As someone who learnt a great deal during her early training, Ms Ngan takes much pride in the design of the MD programme which she believes will help associates get a good insight into Miramar Group's operations, organisation and strategic planning by enabling them to work alongside the group's key decision makers. By the time they finish the training, they should be well equipped to take up assistant manager duties in their chosen career fields.
To give the associates responsibility and job ownership, they will be expected to help with the development of the group's social corporate responsibility programmes, among other initiatives.
The greatest gift
Ms Ngan regards the MD programme as a highlight of the group's talent-management agenda and finds it fulfilling to mentor emerging leaders. The structuring of the programme-with a focus on immersing the trainees in different group businesses has also been especially rewarding, she feels. "I wanted to create a systematic, new model to groom managers, preparing them for future responsibilities by equipping them with essential knowledge and skills in a relatively short period of time," she adds.
Miramar Group's vast range of job opportunities call for candidates with a wide spectrum of qualifications and personal attributes, but a willingness to learn is essential for all, stresses Ms Ngan.
"In most jobs, recruits can pick up the necessary skills as long as they remain enthusiastic and interested.
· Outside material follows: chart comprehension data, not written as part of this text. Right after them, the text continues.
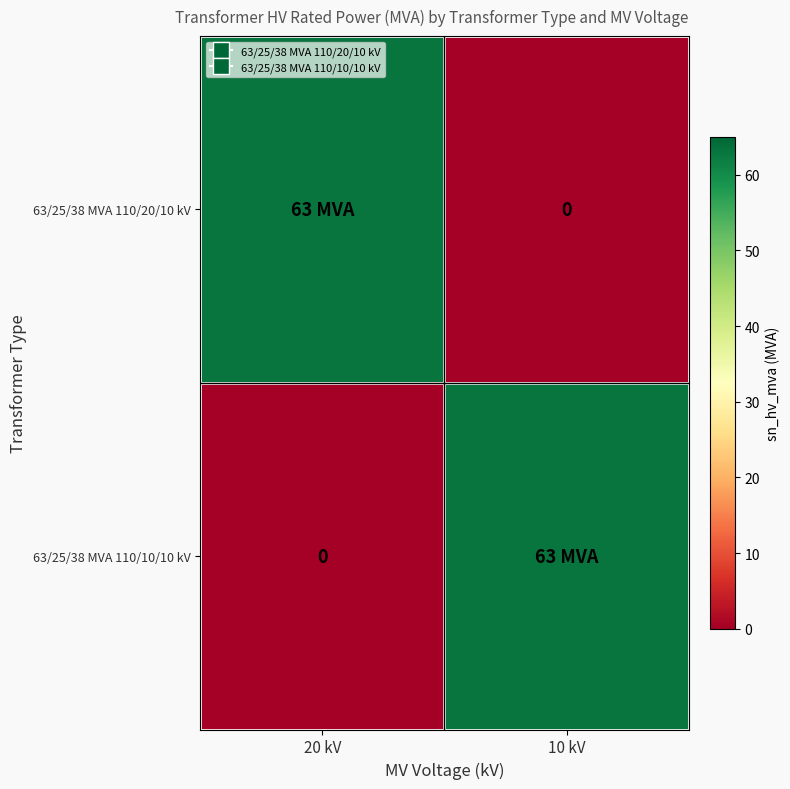

What is the sum of all 63/25/38 MVA 110/20/10 kV values?

63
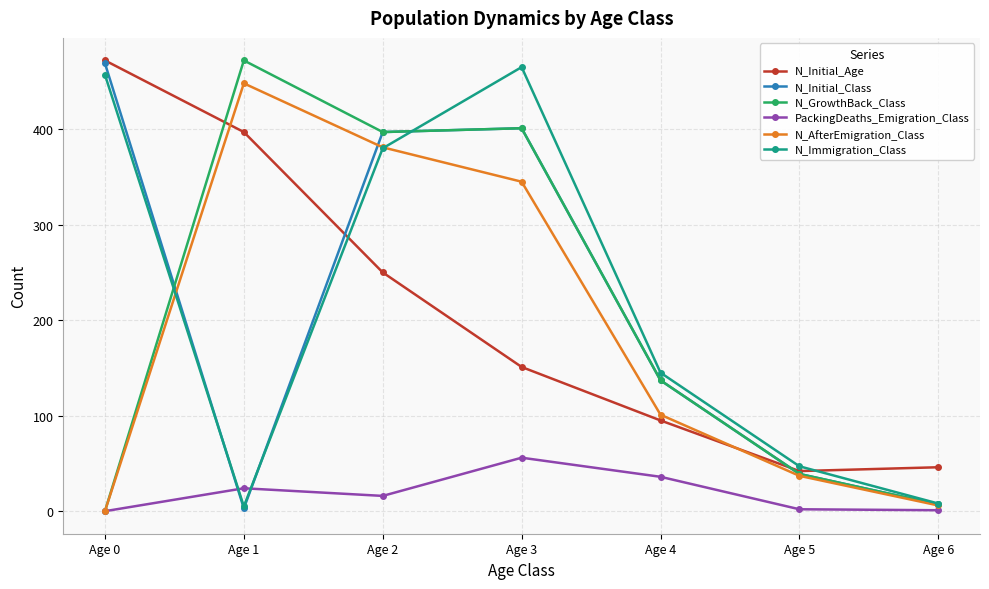

What is the greatest value displayed?

472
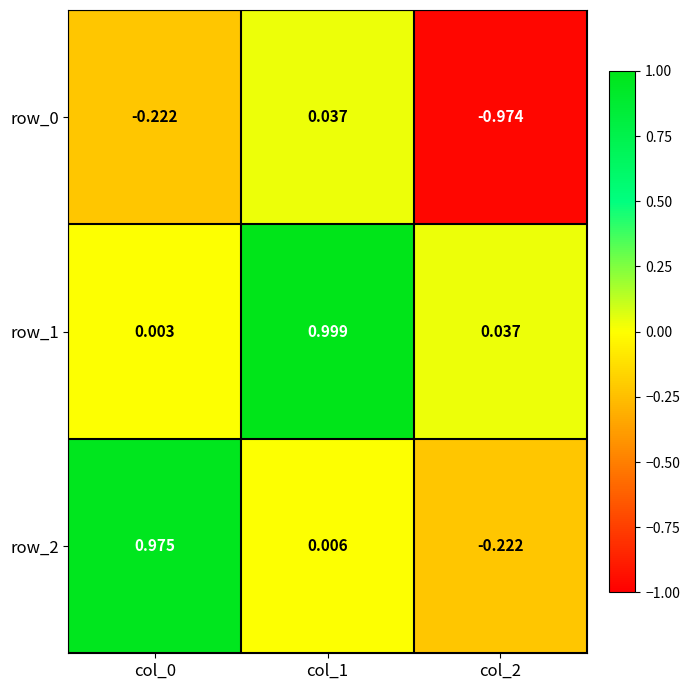

Is the value of row_0 at col_0 greater than the value of row_1 at col_2?

No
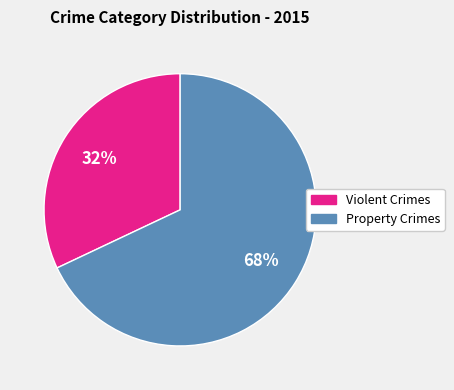

To the nearest percent, what is the average slice percentage?

50%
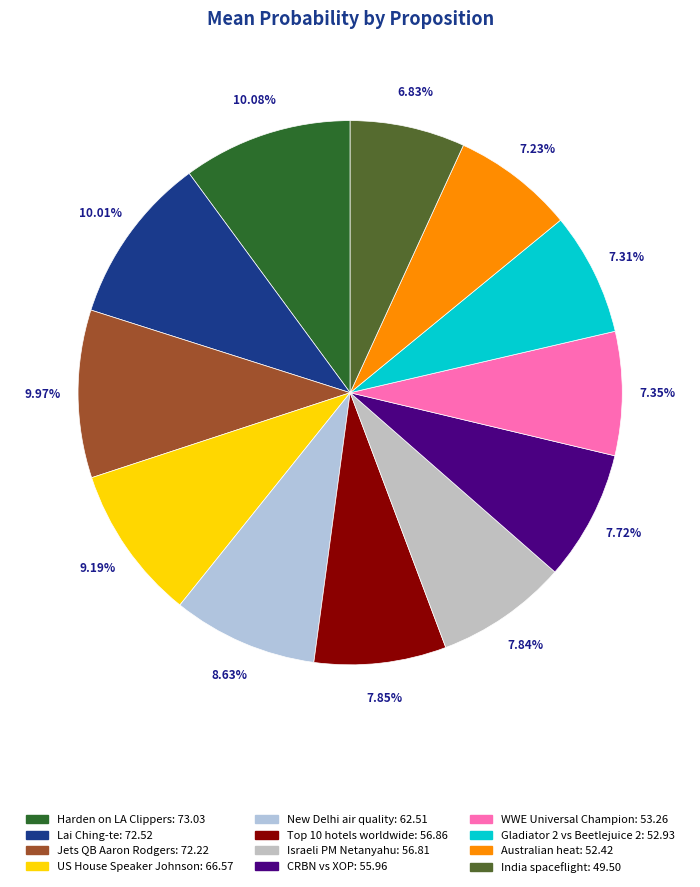

How many segments does this pie chart have?

12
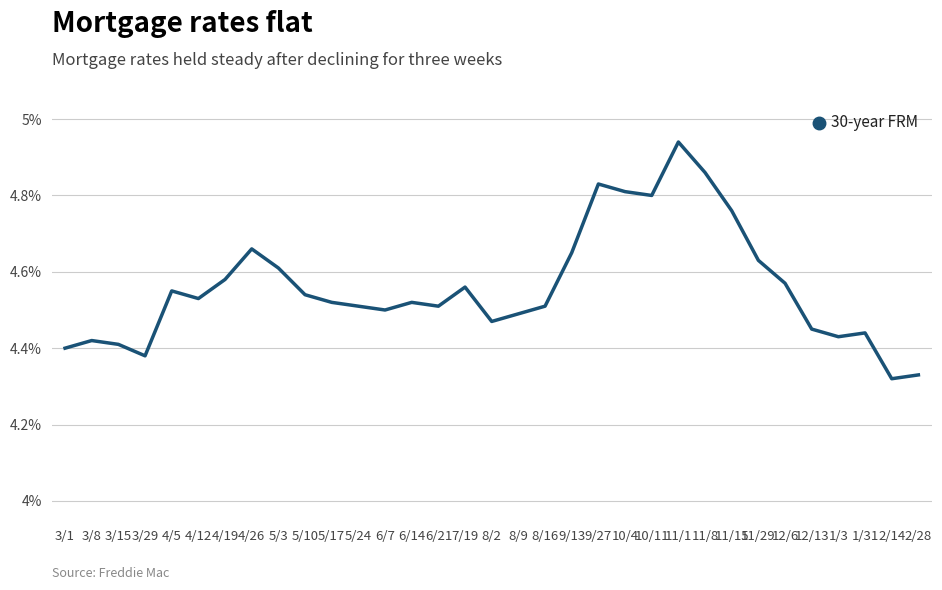

What is the change in value from 5/10 to 11/1?

+0.4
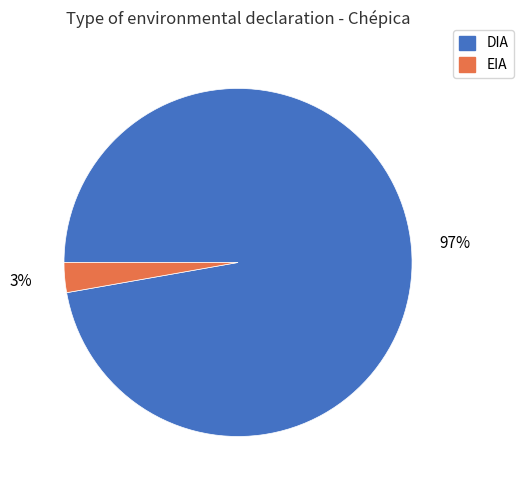

Between EIA and DIA, which is larger?

DIA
The key is for young talent to learn from their colleagues and seniors about how to function as part of a team, so that they can truly contribute to the company," she remarks.
Ms Ngan reveals that Miramar Group has also stepped up other talent management measures in recent years in a bid to ensure that the group meets staff requirements for sustainable business growth. For instance, frontline employees have access to leadership workshops and team-building activities, as well as various practical training programmes.
"We're looking for people with a sense of mission and innovation to carve long-term careers with us," she concludes.